Kur'an-ı Kerim ve Türkçe Meali Sayfa 269
15. Allah yeryüzüne, sizi sarsmaması için ağır baskılı, oturaklı, derin temellere dayalı dağlar, yolunuzu bulmanız için de ırmaklar ve yollar yerleştirdi.
16. Daha nice alâmetler, işaretler yerleştirdi. Onlar, yıldızlardan istifade ederek yollarını ve kıbleyi tayin ederler.
17. O halde yaratan, hiç yaratmayan gibi mi olur? Hâlâ ibret alıp düşünmüyor musunuz?
18. Allah’ın nimetlerini saymaya kalksanız sayamazsınız. Allah, kullarını koruma kalkanına alır, çok bağışlayıcı, engin merhamet sahibidir.
19. Allah gizlediğiniz inançlarınızı, niyetlerinizi, maksatlarınızı ve amellerinizi de, alenen yaptıklarınızı, açığa vurduklarınızı da bilir.
20. Allah’ı bırakıp, kulları durumundakilerden taptıkları, yalvardıkları putlar hiçbir şey yaratamazlar. Onlar da yaratılanlar arasındadır.
21. Hep cansızdırlar. Diri değildirler. Ne zaman diriltileceklerini de bilmezler.
22. İlâhınız bir tek tanrıdır. Âhirete, ebedî yurda iman etmeyecek olanların akılları, kalpleri inkârcı, kendileri de gururlu, kibirli, serkeş ve zorba kimselerdir.

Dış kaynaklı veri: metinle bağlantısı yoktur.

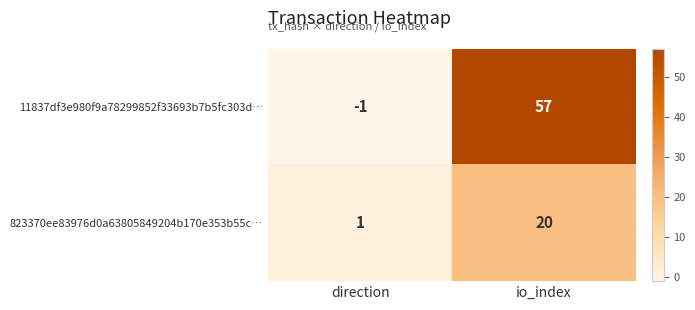

Rank the series by their average value, from highest to lowest.

11837df3e980f9a78299852f33693b7b5fc303d…, 823370ee83976d0a63805849204b170e353b55c…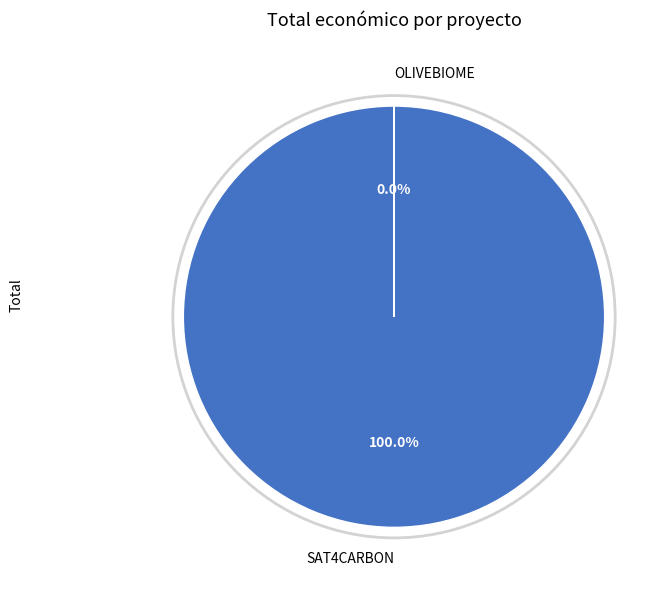

Combined, do OLIVEBIOME and SAT4CARBON account for over 50%?

Yes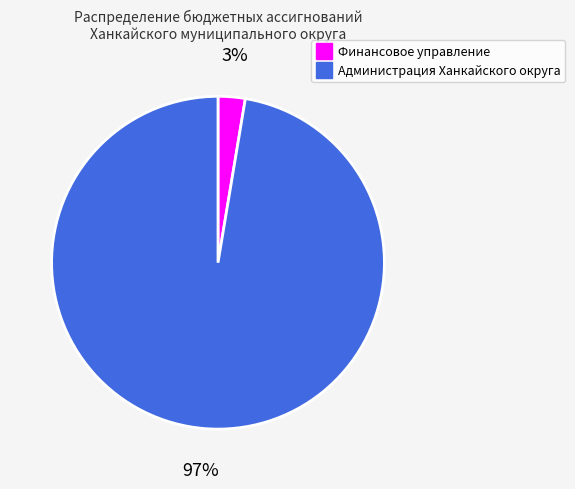

To the nearest percent, what percentage of the pie is Финансовое управление?

3%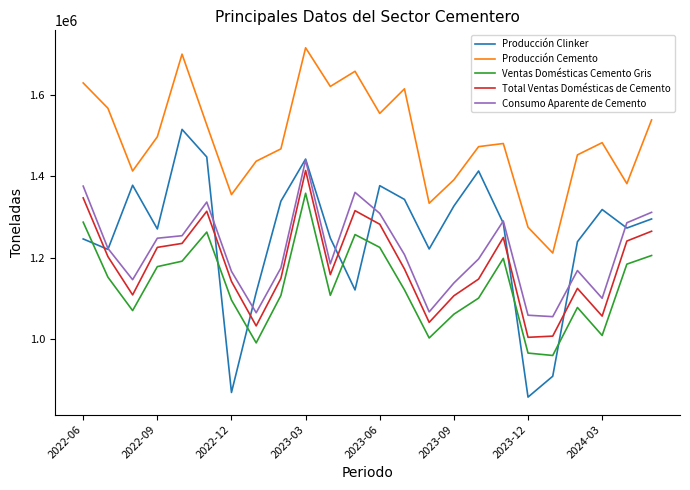

True or false: Total Ventas Domésticas de Cemento and Producción Cemento cross at least once.

False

23. Hiç şüphesiz, Allah onların gizledikleri sırlarını ve niyetlerini, halkı yanıltan fısıltılar yayarak yaptıkları faaliyetleri de, açığa vurdukları sözlerini ve fiillerini, alenen yaptıklarını da bilir. Allah büyüklük taslayarak serkeşlik ve zorbalık edenleri sevmez.
24. Onlara: 'Rabbiniz ne indirdi?' denilince: 'Öncekilerin efsânelerini' derler.

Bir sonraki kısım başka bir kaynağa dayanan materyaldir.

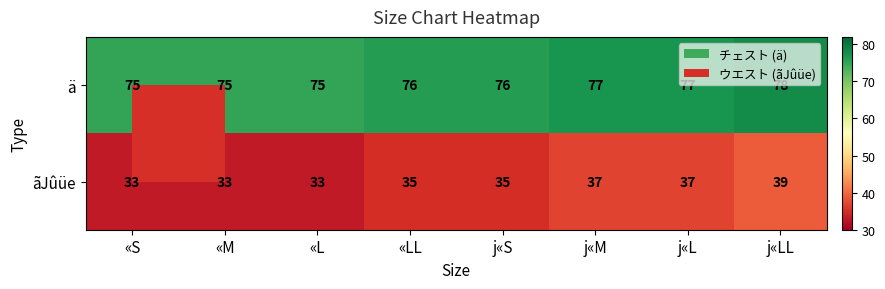

Rank the series at «M from lowest to highest value.

ãJûüe, ä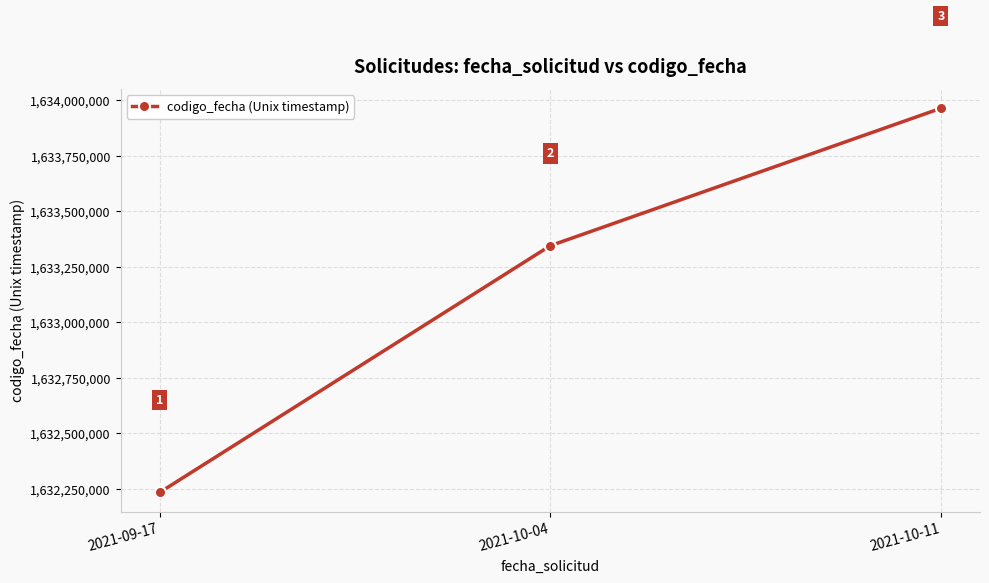

How many lines are shown in the chart?

1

25. Kıyamet gününde, kendi günahlarını tam olarak taşımaları ve yüklenecekleri sorumluluğu, karşılaşacakları cezayı bilmedikleri için başlarına buyruk hale getirerek, hak yoldan uzaklaşmalarına, dalâleti, bozuk düzeni, helâki tercihlerine imkân sağladıkları kimselerin günahlarından da bir kısmını yüklenmeleri için öyle derler. Bakın, yüklenecekleri günahlar ne kötüdür.
26. Onlardan öncekiler de peygambere, dine, dindarlara karşı sinsi planlar yapmışlardı. Allah onların binalarını temellerinden söktü. Üstlerindeki tavan da, tepelerine çöktü. Bu azap onlara farkedemedikleri bir yerden gelmişti.